Extracted records:
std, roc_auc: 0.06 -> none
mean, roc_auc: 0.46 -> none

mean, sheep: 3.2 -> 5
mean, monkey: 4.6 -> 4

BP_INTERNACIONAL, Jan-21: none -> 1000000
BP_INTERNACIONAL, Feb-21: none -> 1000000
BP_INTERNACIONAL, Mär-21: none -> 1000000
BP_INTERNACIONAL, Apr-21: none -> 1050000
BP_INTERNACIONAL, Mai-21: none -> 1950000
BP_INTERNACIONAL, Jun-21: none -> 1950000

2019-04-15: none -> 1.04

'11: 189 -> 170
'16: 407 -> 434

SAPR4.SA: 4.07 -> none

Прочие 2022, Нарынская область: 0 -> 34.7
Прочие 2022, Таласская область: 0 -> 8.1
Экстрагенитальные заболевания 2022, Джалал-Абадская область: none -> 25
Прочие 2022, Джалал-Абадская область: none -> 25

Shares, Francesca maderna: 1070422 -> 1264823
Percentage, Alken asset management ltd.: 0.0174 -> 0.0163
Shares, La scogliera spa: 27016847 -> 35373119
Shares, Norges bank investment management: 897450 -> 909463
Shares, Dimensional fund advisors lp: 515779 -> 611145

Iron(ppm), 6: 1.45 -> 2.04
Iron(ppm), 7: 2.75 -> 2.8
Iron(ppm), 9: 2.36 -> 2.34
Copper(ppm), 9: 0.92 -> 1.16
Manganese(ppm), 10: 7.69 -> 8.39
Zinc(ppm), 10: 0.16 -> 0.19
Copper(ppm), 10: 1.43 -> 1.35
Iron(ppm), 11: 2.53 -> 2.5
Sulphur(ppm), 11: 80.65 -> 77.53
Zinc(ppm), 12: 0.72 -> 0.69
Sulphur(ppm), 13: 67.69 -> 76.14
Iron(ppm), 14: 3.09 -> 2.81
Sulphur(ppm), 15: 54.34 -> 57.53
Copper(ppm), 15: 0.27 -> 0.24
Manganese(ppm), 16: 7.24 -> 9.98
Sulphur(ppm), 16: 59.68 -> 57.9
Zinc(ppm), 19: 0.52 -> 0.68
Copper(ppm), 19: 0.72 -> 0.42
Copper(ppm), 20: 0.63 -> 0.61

Problem to solve:
Restate word for word every line from the one containing "Прочие 2022, Нарынская область: 0 -> 34.7" through the final line of the listing. Both end lines belong in the answer.

Result:
Прочие 2022, Нарынская область: 0 -> 34.7
Прочие 2022, Таласская область: 0 -> 8.1
Экстрагенитальные заболевания 2022, Джалал-Абадская область: none -> 25
Прочие 2022, Джалал-Абадская область: none -> 25

Shares, Francesca maderna: 1070422 -> 1264823
Percentage, Alken asset management ltd.: 0.0174 -> 0.0163
Shares, La scogliera spa: 27016847 -> 35373119
Shares, Norges bank investment management: 897450 -> 909463
Shares, Dimensional fund advisors lp: 515779 -> 611145

Iron(ppm), 6: 1.45 -> 2.04
Iron(ppm), 7: 2.75 -> 2.8
Iron(ppm), 9: 2.36 -> 2.34
Copper(ppm), 9: 0.92 -> 1.16
Manganese(ppm), 10: 7.69 -> 8.39
Zinc(ppm), 10: 0.16 -> 0.19
Copper(ppm), 10: 1.43 -> 1.35
Iron(ppm), 11: 2.53 -> 2.5
Sulphur(ppm), 11: 80.65 -> 77.53
Zinc(ppm), 12: 0.72 -> 0.69
Sulphur(ppm), 13: 67.69 -> 76.14
Iron(ppm), 14: 3.09 -> 2.81
Sulphur(ppm), 15: 54.34 -> 57.53
Copper(ppm), 15: 0.27 -> 0.24
Manganese(ppm), 16: 7.24 -> 9.98
Sulphur(ppm), 16: 59.68 -> 57.9
Zinc(ppm), 19: 0.52 -> 0.68
Copper(ppm), 19: 0.72 -> 0.42
Copper(ppm), 20: 0.63 -> 0.61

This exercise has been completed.